2. In the alternative, Rivera claims that § 453.321 is indivisible with
regard to its actus reus requirement so it cannot be subject to the modified
categorical approach and the agency erred in so concluding. We disagree. Several
binding Nevada Supreme Court decisions establish that § 453.321 is divisible as to
its actus reus requirement by analyzing the sale of controlled substances, of which
Rivera was convicted, as a stand-alone offense even though it is not the only act
enumerated in the statute. See Sparks v. State, 591 P.2d 268, 269 (Nev. 1979) (per
curiam); Hamilton v. State, 582 P.2d 376, 377 (Nev. 1978) (per curiam); Ward v.
Sheriff, Clark Cnty., 529 P.2d 798, 799 (Nev. 1974) (per curiam); cf. Mathis v.
2 United States, 136 S. Ct. 2243, 2256 (2016) (explaining that the divisibility question
is settled if “a state court decision definitively answers the question” in the
affirmative). The agency correctly found that Rivera’s prior conviction under
§ 453.321 is subject to the modified categorical approach and we thus deny the
petition with regard to this issue. See Mathis, 136 S. Ct. at 2256; Ward, 529 P.2d at
798–99. And we decline to address Rivera’s unexhausted suggestion that his
conviction record is vague as to the actus reus to which he pled guilty. See Abebe,
554 F.3d at 1208.
3. Rivera contends that the agency erroneously denied him the
opportunity to seek withholding of removal because he was not sentenced to
incarceration for violating § 453.321, so he is not guilty of a per se particularly
serious crime. See 8 U.S.C. § 1231(b)(3)(B)(ii). He further maintains that the
agency improperly declined to analyze whether he poses any danger to the
community in deeming him ineligible for withholding of removal. But Rivera did
not raise these arguments before the BIA, meaning that they are unexhausted and we
lack jurisdiction to address them. See Abebe, 554 F.3d at 1208.

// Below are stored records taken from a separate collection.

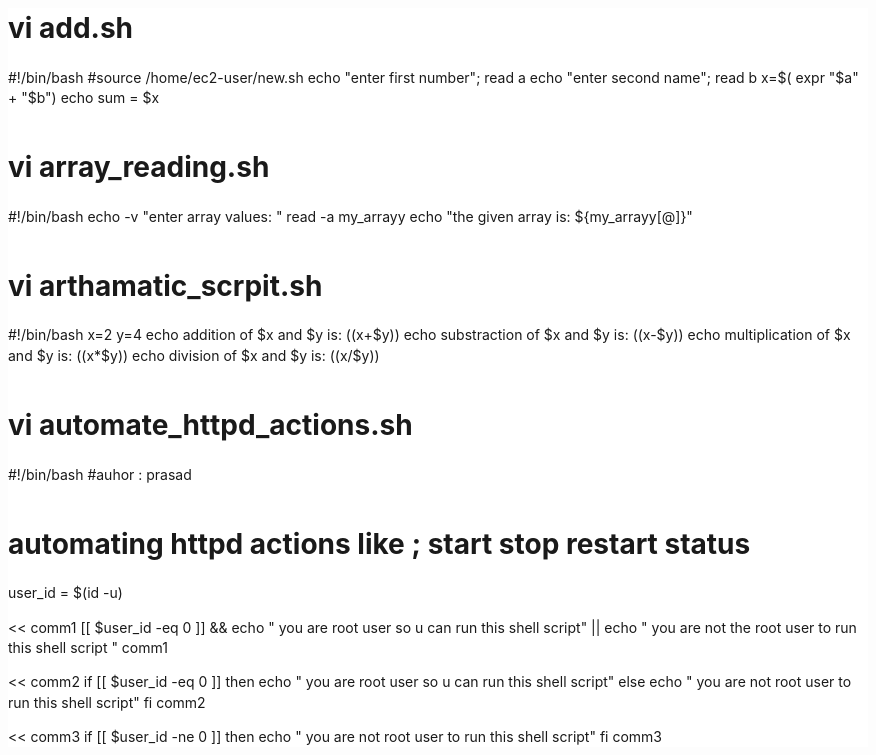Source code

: # vi add.sh
#!/bin/bash
#source /home/ec2-user/new.sh
echo "enter first number";
read a
echo "enter second name";
read b
x=$( expr "$a" + "$b")
echo sum = $x

# vi  array_reading.sh
#!/bin/bash
echo -v "enter array values: "
read -a my_arrayy
echo "the given array is: ${my_arrayy[@]}"

# vi arthamatic_scrpit.sh
#!/bin/bash
x=2
y=4
echo addition of $x and $y is:  $(($x+$y))
echo substraction of $x and $y is: $(($x-$y))
echo multiplication of $x and $y is:  $(($x*$y))
echo division of $x and $y is: $(($x/$y))

# vi automate_httpd_actions.sh
#!/bin/bash
#auhor : prasad
# automating httpd actions like ; start stop restart status
user_id = $(id -u)

<< comm1
[[ $user_id -eq 0 ]] && echo " you are root user so u can run this shell script" || echo " you are not the root user to run this shell script "
comm1

<< comm2
if [[ $user_id -eq 0 ]]
then
        echo " you are root user so u can run this shell script"
else
        echo " you are  not root user to  run this shell script"
fi
comm2

<< comm3
if [[ $user_id -ne 0 ]]
then
        echo " you are  not root user to  run this shell script"
fi
comm3
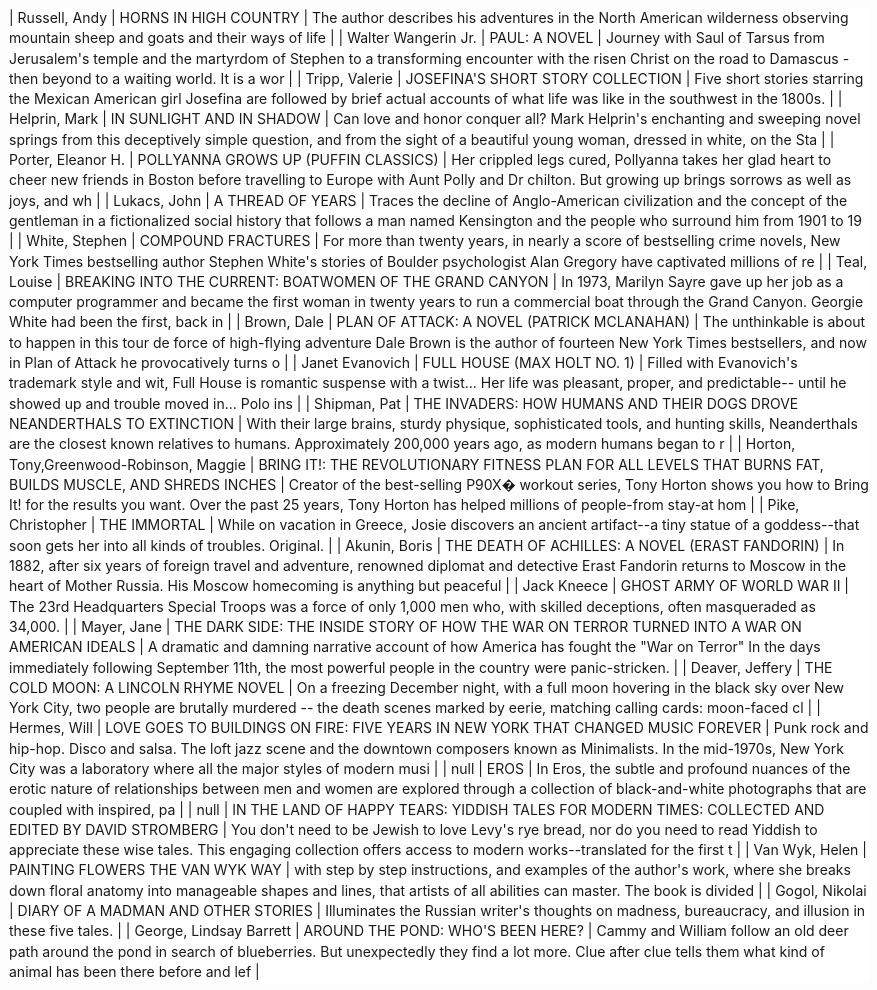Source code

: | Russell, Andy | HORNS IN HIGH COUNTRY | The author describes his adventures in the North American wilderness observing mountain sheep and goats and their ways of life |
| Walter Wangerin Jr. | PAUL: A NOVEL | Journey with Saul of Tarsus from Jerusalem's temple and the martyrdom of Stephen to a transforming encounter with the risen Christ on the road to Damascus - then beyond to a waiting world. It is a wor |
| Tripp, Valerie | JOSEFINA'S SHORT STORY COLLECTION | Five short stories starring the Mexican American girl Josefina are followed by brief actual accounts of what life was like in the southwest in the 1800s. |
| Helprin, Mark | IN SUNLIGHT AND IN SHADOW | Can love and honor conquer all?  Mark Helprin's enchanting and sweeping novel springs from this deceptively simple question, and from the sight of a beautiful young woman, dressed in white, on the Sta |
| Porter, Eleanor H. | POLLYANNA GROWS UP (PUFFIN CLASSICS) | Her crippled legs cured, Pollyanna takes her glad heart to cheer new friends in Boston before travelling to Europe with Aunt Polly and Dr chilton. But growing up brings sorrows as well as joys, and wh |
| Lukacs, John | A THREAD OF YEARS | Traces the decline of Anglo-American civilization and the concept of the gentleman in a fictionalized social history that follows a man named Kensington and the people who surround him from 1901 to 19 |
| White, Stephen | COMPOUND FRACTURES | For more than twenty years, in nearly a score of bestselling crime novels, New York Times bestselling author Stephen White's stories of Boulder psychologist Alan Gregory have captivated millions of re |
| Teal, Louise | BREAKING INTO THE CURRENT: BOATWOMEN OF THE GRAND CANYON | In 1973, Marilyn Sayre gave up her job as a computer programmer and became the first woman in twenty years to run a commercial boat through the Grand Canyon. Georgie White had been the first, back in  |
| Brown, Dale | PLAN OF ATTACK: A NOVEL (PATRICK MCLANAHAN) |  The unthinkable is about to happen in this tour de force of high-flying adventure   Dale Brown is the author of fourteen New York Times bestsellers, and now in Plan of Attack he provocatively turns o |
| Janet Evanovich | FULL HOUSE (MAX HOLT NO. 1) |  Filled with Evanovich's trademark style and wit, Full House is romantic suspense with a twist...  Her life was pleasant, proper, and predictable-- until he showed up and trouble moved in...  Polo ins |
| Shipman, Pat | THE INVADERS: HOW HUMANS AND THEIR DOGS DROVE NEANDERTHALS TO EXTINCTION |  With their large brains, sturdy physique, sophisticated tools, and hunting skills, Neanderthals are the closest known relatives to humans. Approximately 200,000 years ago, as modern humans began to r |
| Horton, Tony,Greenwood-Robinson, Maggie | BRING IT!: THE REVOLUTIONARY FITNESS PLAN FOR ALL LEVELS THAT BURNS FAT, BUILDS MUSCLE, AND SHREDS INCHES |  Creator of the best-selling P90X� workout series, Tony Horton shows you how to Bring It! for the results you want.   Over the past 25 years, Tony Horton has helped millions of people-from stay-at hom |
| Pike, Christopher | THE IMMORTAL | While on vacation in Greece, Josie discovers an ancient artifact--a tiny statue of a goddess--that soon gets her into all kinds of troubles. Original. |
| Akunin, Boris | THE DEATH OF ACHILLES: A NOVEL (ERAST FANDORIN) | In 1882, after six years of foreign travel and adventure, renowned diplomat and detective Erast Fandorin returns to Moscow in the heart of Mother Russia. His Moscow homecoming is anything but peaceful |
| Jack Kneece | GHOST ARMY OF WORLD WAR II |  The 23rd Headquarters Special Troops was a force of only 1,000 men who, with skilled deceptions, often masqueraded as 34,000.  |
| Mayer, Jane | THE DARK SIDE: THE INSIDE STORY OF HOW THE WAR ON TERROR TURNED INTO A WAR ON AMERICAN IDEALS | A dramatic and damning narrative account of how America has fought the   "War on Terror"  In the days immediately following September 11th, the most powerful people in the country were panic-stricken. |
| Deaver, Jeffery | THE COLD MOON: A LINCOLN RHYME NOVEL | On a freezing December night, with a full moon hovering in the black sky over New York City, two people are brutally murdered -- the death scenes marked by eerie, matching calling cards: moon-faced cl |
| Hermes, Will | LOVE GOES TO BUILDINGS ON FIRE: FIVE YEARS IN NEW YORK THAT CHANGED MUSIC FOREVER |  Punk rock and hip-hop. Disco and salsa. The loft jazz scene and the downtown composers known as Minimalists. In the mid-1970s, New York City was a laboratory where all the major styles of modern musi |
| null | EROS | In Eros, the subtle and profound nuances of the erotic nature of relationships between men and women are explored through a collection of black-and-white photographs that are coupled with inspired, pa |
| null | IN THE LAND OF HAPPY TEARS: YIDDISH TALES FOR MODERN TIMES: COLLECTED AND EDITED BY DAVID STROMBERG | You don't need to be Jewish to love Levy's rye bread, nor do you need to read Yiddish to appreciate these wise tales. This engaging collection offers access to modern works--translated for the first t |
| Van Wyk, Helen | PAINTING FLOWERS THE VAN WYK WAY | with step by step instructions, and examples of the author's work, where she breaks down floral anatomy into manageable shapes and lines, that artists of all abilities can master. The book is divided  |
| Gogol, Nikolai | DIARY OF A MADMAN AND OTHER STORIES | Illuminates the Russian writer's thoughts on madness, bureaucracy, and illusion in these five tales. |
| George, Lindsay Barrett | AROUND THE POND: WHO'S BEEN HERE? |  Cammy and William follow an old deer path around the pond in search of blueberries. But unexpectedly they find a lot more. Clue after clue tells them what kind of animal has been there before and lef |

4. Apart from the above issues, Rivera disputes the agency’s finding that
his fear of torture in Mexico is speculative such that he is not entitled to protection
under the Convention Against Torture (CAT). We disagree because substantial
evidence supports the agency’s finding on this issue.
3 CAT relief is available only if an alien shows it is more likely than not that he
or she faces a particularized threat of torture at the instigation of, or with the consent
and acquiescence of, an official in the country of removal. Alphonsus v. Holder, 705
F.3d 1031, 1049 (9th Cir. 2013); Dhital v. Mukasey, 532 F.3d 1044, 1051 (9th Cir.
2008). And Rivera did not meet this standard. He claims that, if he is deported to
Mexico, the individual from which he sourced the cocaine that he was convicted of
selling will kill him in revenge. But the person Rivera spoke of was not tried for any
drug crimes in the United States. Rivera has not spoken to this individual or any of
his associates for at least twenty years. And Rivera’s claims that this person now
works for the cartels in Mexico is not supported by any facts in the record. Rivera
did not demonstrate that anyone is interested in his whereabouts or has any desire to
harm him in the future, much less that the Mexican government would acquiesce to
this speculative torture. We deny Rivera’s petition with regard to CAT protection
for these reasons. See Lopez-Cardona v. Holder, 662 F.3d 1110, 1113–14 (9th Cir.
2011).
The petition for review is denied as to the divisibility of § 453.321 with regard
to its actus reus requirement and as to CAT relief. The petition is otherwise
dismissed for lack of jurisdiction.
DENIED IN PART AND DISMISSED IN PART.